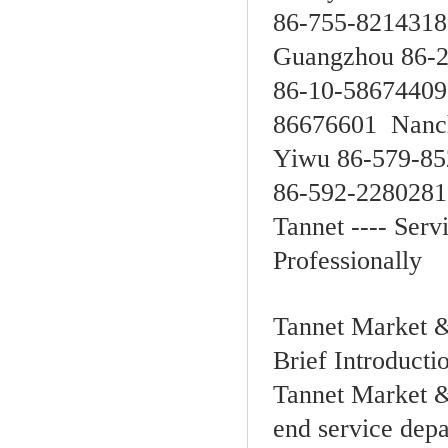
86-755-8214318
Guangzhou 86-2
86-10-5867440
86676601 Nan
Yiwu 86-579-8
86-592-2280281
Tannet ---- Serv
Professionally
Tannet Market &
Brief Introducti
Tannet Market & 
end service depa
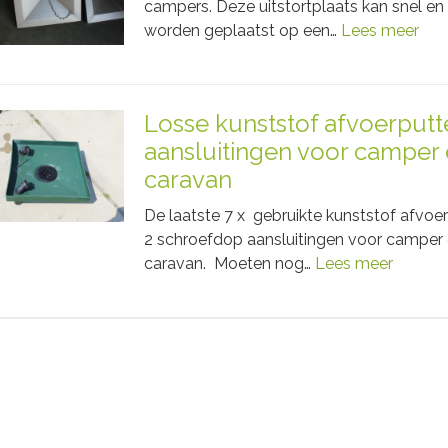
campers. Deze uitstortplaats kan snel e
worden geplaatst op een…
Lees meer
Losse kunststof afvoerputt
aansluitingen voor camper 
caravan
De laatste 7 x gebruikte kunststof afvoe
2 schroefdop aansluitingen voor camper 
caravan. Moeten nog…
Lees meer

+ + + +

Reproduce the text of every item with "Lees meer" changed to "Lees verder" wherever it occurs, keeping everything else as it stands. Omit the pictures from the answer.

> [Your solution]:
86-755-8214318
Guangzhou 86-2
86-10-5867440
86676601 Nan
Yiwu 86-579-8
86-592-2280281
Tannet ---- Serv
Professionally
Tannet Market &
Brief Introducti
Tannet Market & 
end service depa
campers. Deze uitstortplaats kan snel e
worden geplaatst op een…
Lees verder
Losse kunststof afvoerputt
aansluitingen voor camper 
caravan
De laatste 7 x gebruikte kunststof afvoe
2 schroefdop aansluitingen voor camper 
caravan. Moeten nog…
Lees verder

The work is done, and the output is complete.